> _What you should do_
Can you transcribe the forum thread on the Case backhoe between "# case backhoe" and "(Jan 31, 2012)", inclusive?

> _Excerpted passage_
┄┄┄┄┄┄┄┄┄┄

# case backhoe



## bob.o (Jun 4, 2018)

can anybody help me identify my case tractor, I have ran every number stamped on the engine block that I can find and I still don't have the serial number , I need parts and I need to identify the engine to get them, i also need manuals, thanks Bob.o I will post pictures if contacted


----------



## pogobill (Jan 31, 2012)

I think you are going to have to supply us some numbers and some photos as Case made backhoes from like 1957 up until at least yesterday. I have a 1957 - 320. Any idea of the year or model of your tractor/backhoe?


----------



## thepumpguysc (Jan 25, 2015)

IF its a diesel.. I can give you that info in SECONDS!!
DBGFCC***-****
Just give me the #'s on the name plate on the injection pump.. EASY PEEZY..
AND can hook you up w/ the Case GURU.. he knows ALL THINGS Case & has parts.


----------



## bob.o (Jun 4, 2018)

pogobill said:


> I think you are going to have to supply us some numbers and some photos as Case made backhoes from like 1957 up until at least yesterday. I have a 1957 - 320. Any idea of the year or model of your tractor/backhoe?


I will get some pictures and post them, I think its a 430ck around 1968 but I am not sure the serial # that I got off a raised pad stamped onto the engine block is #345804464 I have tried to find out what size the motor is so I can get parts to rebuild it but nothing comes up with this #


----------



## bob.o (Jun 4, 2018)

thepumpguysc said:


> IF its a diesel.. I can give you that info in SECONDS!!
> DBGFCC***-****
> Just give me the #'s on the name plate on the injection pump.. EASY PEEZY..
> AND can hook you up w/ the Case GURU.. he knows ALL THINGS Case & has parts.


it is a gas engine, any ideas on how to find out what size it is with out the serial # cant find that.i will post some pictures shortly.


----------

┄┄┄┄┄┄┄┄┄┄

Stored items from a collection
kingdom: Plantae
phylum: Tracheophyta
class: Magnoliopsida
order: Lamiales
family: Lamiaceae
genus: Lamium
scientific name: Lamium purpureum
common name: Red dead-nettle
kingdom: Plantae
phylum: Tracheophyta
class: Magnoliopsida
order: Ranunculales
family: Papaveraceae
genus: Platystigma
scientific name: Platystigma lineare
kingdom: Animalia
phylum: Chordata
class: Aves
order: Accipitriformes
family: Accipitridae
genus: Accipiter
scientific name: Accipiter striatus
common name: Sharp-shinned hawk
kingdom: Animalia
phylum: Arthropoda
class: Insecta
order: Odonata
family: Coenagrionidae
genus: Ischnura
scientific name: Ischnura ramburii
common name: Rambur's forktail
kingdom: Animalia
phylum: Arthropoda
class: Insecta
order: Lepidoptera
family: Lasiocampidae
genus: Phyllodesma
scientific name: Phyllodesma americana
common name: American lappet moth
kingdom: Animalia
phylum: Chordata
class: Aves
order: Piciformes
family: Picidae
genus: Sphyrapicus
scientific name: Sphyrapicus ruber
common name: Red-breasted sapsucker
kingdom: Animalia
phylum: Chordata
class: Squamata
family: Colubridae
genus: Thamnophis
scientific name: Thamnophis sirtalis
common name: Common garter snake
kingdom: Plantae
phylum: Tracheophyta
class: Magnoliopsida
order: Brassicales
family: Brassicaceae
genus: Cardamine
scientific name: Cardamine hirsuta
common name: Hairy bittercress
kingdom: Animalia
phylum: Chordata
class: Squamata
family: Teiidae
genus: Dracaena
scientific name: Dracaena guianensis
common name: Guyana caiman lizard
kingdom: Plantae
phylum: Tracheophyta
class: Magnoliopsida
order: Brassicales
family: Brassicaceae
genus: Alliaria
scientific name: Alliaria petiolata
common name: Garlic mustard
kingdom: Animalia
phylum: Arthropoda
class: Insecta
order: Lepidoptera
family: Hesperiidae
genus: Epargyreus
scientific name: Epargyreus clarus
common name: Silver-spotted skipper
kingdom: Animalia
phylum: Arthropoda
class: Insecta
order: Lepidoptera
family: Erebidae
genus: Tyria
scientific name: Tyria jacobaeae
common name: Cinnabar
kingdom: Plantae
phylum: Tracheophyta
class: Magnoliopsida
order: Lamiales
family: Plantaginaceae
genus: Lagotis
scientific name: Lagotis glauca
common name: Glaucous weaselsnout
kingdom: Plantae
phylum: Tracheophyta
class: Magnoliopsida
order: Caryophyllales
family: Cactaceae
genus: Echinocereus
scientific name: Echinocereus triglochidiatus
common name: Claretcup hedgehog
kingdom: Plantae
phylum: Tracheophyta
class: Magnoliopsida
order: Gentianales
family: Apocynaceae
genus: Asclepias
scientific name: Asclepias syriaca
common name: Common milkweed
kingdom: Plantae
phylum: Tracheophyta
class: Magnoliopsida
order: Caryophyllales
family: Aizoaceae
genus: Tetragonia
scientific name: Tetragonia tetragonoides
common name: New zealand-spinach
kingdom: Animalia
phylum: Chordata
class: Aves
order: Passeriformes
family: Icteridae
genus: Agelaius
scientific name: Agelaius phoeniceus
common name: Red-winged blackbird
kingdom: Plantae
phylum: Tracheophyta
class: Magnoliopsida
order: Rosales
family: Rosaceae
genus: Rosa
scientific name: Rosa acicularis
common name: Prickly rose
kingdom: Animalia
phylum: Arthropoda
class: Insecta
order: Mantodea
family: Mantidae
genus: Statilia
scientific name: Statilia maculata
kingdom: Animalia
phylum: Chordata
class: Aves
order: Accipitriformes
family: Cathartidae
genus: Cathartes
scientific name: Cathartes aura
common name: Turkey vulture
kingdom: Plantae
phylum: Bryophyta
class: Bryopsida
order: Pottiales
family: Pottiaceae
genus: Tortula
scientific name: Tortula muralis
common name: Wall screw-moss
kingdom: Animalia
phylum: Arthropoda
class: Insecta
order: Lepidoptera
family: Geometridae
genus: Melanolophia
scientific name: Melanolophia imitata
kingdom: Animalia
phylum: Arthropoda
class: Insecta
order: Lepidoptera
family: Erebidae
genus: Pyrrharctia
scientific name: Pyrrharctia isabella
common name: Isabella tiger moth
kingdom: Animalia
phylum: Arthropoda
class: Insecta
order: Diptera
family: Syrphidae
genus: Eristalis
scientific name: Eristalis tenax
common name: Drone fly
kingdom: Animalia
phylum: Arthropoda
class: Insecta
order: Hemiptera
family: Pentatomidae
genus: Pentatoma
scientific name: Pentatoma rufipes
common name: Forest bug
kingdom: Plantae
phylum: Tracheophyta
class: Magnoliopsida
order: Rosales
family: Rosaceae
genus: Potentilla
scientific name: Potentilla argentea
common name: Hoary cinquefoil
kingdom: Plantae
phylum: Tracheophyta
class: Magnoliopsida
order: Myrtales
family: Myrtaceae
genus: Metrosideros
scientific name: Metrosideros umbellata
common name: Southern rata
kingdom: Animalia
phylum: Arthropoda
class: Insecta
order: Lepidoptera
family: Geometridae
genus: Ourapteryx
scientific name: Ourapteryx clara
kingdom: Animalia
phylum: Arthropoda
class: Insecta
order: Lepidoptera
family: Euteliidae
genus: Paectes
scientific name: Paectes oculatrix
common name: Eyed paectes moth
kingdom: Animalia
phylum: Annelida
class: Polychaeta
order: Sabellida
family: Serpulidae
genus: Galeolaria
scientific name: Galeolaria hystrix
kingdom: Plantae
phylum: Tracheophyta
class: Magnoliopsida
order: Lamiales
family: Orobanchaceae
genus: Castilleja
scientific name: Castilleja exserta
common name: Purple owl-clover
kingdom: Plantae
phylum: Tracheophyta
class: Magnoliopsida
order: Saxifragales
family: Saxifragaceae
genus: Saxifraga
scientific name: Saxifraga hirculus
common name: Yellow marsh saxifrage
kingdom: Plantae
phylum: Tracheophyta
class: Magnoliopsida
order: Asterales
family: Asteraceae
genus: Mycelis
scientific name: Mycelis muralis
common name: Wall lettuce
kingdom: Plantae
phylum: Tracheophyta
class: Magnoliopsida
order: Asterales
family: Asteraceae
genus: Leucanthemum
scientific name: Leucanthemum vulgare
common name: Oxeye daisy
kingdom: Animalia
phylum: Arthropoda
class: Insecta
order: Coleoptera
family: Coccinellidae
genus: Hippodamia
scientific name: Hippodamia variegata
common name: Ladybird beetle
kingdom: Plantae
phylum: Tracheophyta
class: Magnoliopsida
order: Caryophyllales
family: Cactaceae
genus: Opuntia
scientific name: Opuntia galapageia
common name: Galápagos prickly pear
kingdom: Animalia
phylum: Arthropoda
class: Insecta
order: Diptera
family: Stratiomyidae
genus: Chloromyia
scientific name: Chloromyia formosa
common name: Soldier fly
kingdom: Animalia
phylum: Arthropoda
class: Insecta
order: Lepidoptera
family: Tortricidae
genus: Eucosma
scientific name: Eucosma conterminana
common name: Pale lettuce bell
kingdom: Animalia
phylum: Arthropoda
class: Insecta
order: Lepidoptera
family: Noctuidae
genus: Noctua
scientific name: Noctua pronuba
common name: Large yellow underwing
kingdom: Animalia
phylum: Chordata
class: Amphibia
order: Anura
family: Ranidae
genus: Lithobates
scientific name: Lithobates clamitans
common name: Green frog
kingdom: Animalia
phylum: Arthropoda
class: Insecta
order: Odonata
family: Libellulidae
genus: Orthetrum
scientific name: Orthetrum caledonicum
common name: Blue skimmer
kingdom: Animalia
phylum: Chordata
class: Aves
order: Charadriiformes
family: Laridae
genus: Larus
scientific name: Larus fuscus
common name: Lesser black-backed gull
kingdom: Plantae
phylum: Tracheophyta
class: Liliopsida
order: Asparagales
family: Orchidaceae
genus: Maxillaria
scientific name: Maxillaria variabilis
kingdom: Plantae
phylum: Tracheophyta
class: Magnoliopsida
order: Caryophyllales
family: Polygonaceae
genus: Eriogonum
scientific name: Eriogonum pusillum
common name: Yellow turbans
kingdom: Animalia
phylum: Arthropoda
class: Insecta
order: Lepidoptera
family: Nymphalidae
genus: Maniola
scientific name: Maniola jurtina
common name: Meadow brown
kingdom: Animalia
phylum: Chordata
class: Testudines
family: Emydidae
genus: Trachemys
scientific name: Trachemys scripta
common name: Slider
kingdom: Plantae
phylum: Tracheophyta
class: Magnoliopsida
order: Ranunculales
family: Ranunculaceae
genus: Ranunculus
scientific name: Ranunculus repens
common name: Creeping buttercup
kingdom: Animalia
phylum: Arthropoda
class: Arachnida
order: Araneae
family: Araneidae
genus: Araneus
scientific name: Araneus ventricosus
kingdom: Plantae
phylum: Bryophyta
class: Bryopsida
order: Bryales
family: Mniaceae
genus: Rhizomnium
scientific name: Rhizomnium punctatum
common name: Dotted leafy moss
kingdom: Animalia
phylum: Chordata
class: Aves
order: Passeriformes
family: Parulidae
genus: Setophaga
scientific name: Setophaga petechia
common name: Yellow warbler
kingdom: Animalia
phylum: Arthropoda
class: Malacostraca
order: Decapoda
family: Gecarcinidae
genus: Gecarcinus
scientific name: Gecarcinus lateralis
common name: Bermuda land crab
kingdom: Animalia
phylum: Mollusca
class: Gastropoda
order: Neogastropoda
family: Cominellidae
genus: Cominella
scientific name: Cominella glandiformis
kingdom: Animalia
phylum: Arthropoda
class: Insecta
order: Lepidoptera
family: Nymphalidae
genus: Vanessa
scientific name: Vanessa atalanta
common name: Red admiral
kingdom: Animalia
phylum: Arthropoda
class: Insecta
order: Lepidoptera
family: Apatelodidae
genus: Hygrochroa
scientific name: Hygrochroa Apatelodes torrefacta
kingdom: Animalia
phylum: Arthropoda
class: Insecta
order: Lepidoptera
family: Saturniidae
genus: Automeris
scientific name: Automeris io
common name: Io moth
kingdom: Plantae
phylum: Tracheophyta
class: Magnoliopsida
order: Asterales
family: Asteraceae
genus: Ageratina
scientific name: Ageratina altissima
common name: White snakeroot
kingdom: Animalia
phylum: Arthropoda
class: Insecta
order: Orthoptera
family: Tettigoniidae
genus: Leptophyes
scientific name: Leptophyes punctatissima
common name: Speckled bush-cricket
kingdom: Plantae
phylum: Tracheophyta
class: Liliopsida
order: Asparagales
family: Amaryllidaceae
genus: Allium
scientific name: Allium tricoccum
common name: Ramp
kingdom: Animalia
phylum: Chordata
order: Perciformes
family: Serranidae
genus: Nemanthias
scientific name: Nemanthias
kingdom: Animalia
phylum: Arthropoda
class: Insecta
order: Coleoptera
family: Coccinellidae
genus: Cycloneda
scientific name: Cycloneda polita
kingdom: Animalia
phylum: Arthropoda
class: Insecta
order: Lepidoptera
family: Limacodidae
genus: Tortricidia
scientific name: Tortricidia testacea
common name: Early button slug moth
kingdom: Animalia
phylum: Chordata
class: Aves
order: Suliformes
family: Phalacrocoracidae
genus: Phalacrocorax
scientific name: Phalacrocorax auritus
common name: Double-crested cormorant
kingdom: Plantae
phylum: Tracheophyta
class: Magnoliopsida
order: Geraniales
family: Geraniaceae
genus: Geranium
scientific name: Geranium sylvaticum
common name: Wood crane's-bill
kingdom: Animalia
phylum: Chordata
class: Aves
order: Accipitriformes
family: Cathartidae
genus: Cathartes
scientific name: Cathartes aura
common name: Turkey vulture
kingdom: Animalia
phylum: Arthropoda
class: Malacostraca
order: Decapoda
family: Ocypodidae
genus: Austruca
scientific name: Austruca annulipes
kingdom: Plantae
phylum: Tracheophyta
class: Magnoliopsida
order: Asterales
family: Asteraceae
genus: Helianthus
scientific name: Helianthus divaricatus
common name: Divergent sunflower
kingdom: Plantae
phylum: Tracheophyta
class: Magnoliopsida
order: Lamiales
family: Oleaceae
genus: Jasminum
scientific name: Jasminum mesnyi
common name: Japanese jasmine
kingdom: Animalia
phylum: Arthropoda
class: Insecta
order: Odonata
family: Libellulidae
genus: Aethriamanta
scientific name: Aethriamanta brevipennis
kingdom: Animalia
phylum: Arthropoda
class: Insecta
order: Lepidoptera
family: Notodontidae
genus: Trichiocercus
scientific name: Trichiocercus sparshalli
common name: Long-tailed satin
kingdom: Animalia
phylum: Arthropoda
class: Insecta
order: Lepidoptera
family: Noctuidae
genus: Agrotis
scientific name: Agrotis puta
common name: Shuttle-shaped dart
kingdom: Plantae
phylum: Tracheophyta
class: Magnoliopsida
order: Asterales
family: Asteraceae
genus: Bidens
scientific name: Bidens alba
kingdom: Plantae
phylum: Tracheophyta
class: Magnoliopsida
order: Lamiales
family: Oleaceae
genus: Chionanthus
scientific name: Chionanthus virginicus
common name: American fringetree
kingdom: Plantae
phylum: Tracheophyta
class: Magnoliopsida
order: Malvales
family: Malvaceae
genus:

┄┄┄┄┄┄┄┄┄┄

> _Worked answer_
# case backhoe



## bob.o (Jun 4, 2018)

can anybody help me identify my case tractor, I have ran every number stamped on the engine block that I can find and I still don't have the serial number , I need parts and I need to identify the engine to get them, i also need manuals, thanks Bob.o I will post pictures if contacted


----------



## pogobill (Jan 31, 2012)